The genera with gastropores were summarized in 1913 by the Swedish zoologist Ludvig Johansson to form the family Trematobdellidae, although apart from the gastropore they have little in common. Richardson limited so in 1971 in his description of the Gastrostomobdellidae family this to the two genera Gastrostomobdella and Kumabdella where the Gastropore is on the belly, while the genera with Gastro pores on the back - Trematobdella , Foraminobdella and Acrabdella continue to - Erpobdellidae counted. In rejecting the genus Kumabdella to counts mono generic family Gastrostomobdellidae only the type genus Gastrostomobdella .

literature

  • John Percy Moore (1929): Leeches from Borneo with descriptions of new species. Proceeding of the academy of natural sciences of Philadelphia 81, pp. 267-295.

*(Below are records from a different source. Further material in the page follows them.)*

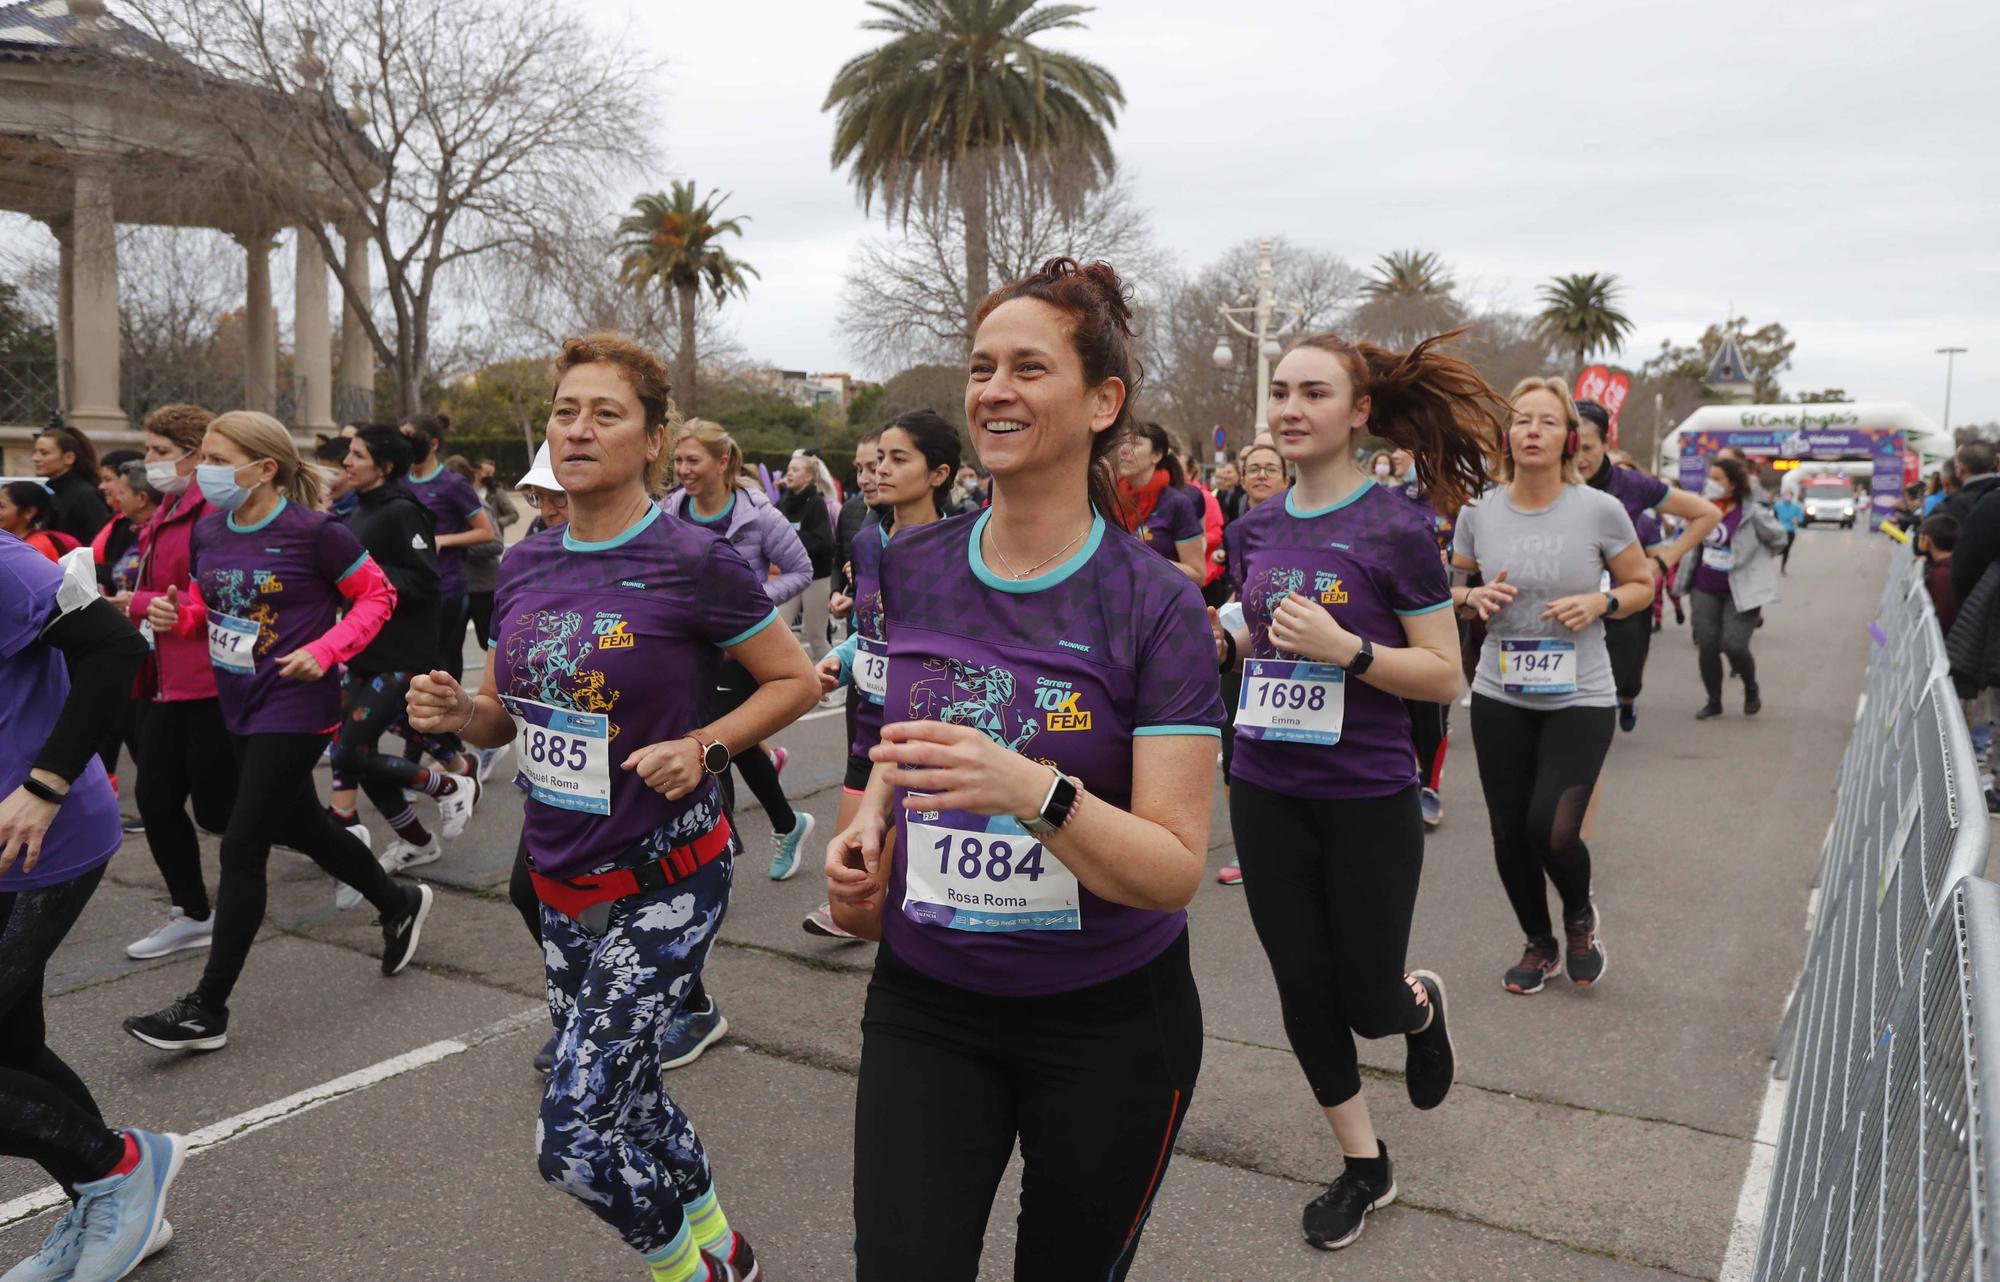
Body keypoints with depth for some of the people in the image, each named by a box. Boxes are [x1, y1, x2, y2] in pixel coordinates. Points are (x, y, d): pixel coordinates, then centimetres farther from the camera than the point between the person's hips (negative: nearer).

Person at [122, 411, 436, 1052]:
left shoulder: (313, 532, -16)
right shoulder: (207, 533, 3)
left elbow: (378, 596, -9)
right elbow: (203, 607, 16)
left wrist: (324, 651, -20)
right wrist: (172, 615, -6)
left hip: (295, 709, -8)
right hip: (239, 705, 8)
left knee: (241, 848, -5)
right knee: (300, 826, 20)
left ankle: (207, 1009, 5)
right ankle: (399, 903, 43)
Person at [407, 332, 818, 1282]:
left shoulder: (694, 561, -16)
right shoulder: (524, 566, 3)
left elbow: (796, 681, -7)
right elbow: (506, 714, 13)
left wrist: (703, 747, -21)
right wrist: (455, 711, -8)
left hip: (663, 884, -7)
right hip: (560, 882, 7)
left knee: (572, 1137, -8)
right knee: (623, 1103, 20)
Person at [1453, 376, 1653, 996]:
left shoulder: (1599, 510, -8)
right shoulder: (1478, 510, -2)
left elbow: (1642, 585, 5)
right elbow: (1449, 589, 11)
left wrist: (1601, 602, -15)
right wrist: (1474, 597, -12)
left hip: (1579, 698, -2)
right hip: (1499, 696, 3)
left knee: (1552, 832, -13)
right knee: (1509, 834, 8)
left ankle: (1580, 914, 23)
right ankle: (1540, 944, 35)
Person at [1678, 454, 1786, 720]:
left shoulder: (1752, 512, -13)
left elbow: (1778, 539, -1)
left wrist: (1750, 557, 1)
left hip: (1741, 590, -4)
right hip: (1705, 588, 4)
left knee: (1734, 646, -10)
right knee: (1707, 646, 2)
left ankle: (1751, 689, 20)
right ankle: (1714, 702, 18)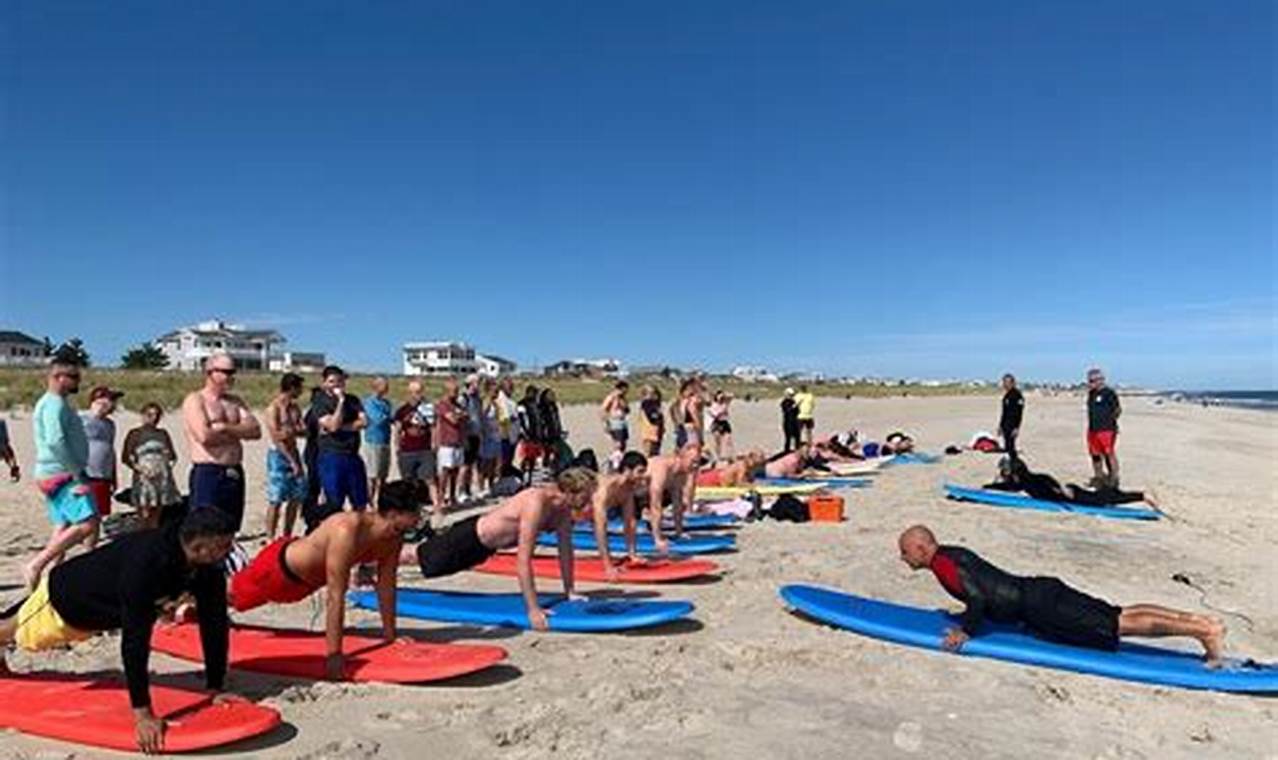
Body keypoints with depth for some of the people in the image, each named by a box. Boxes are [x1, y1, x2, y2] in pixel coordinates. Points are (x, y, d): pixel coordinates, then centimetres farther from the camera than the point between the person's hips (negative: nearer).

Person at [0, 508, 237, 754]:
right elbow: (135, 639, -48)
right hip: (63, 596, -6)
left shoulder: (209, 568, -28)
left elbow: (214, 624, -21)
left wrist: (215, 689, -21)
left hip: (102, 612, 6)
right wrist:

  • Laurence R. Richardson (1971): Gastrostomobdellidae fam. nov. Bulletin of the National Science Museum Tokyo, 14 (4), pp. 585-602.
  • Sybil P. Parker: Synopsis and Classification of Living Organisms , Volume 2. McGraw-Hill, New York 1982. p. 50.
  • Roy T. Sawyer: Leech Biology and Behavior. Clarendon Press. Oxford 1986. pp. 746-751, Family: Gastrostomobdellidae Richardson, 1971 .
  • Takafumi Nakano: Systematic Revision of the Monotypic Family Orobdellidae (Hirudinida: Arhynchobdellida: Erpobdelliformes), with Molecular Phylogenetic Analyzes of the Known Orobdellid Species. Dissertation, Kyoto University, 2013.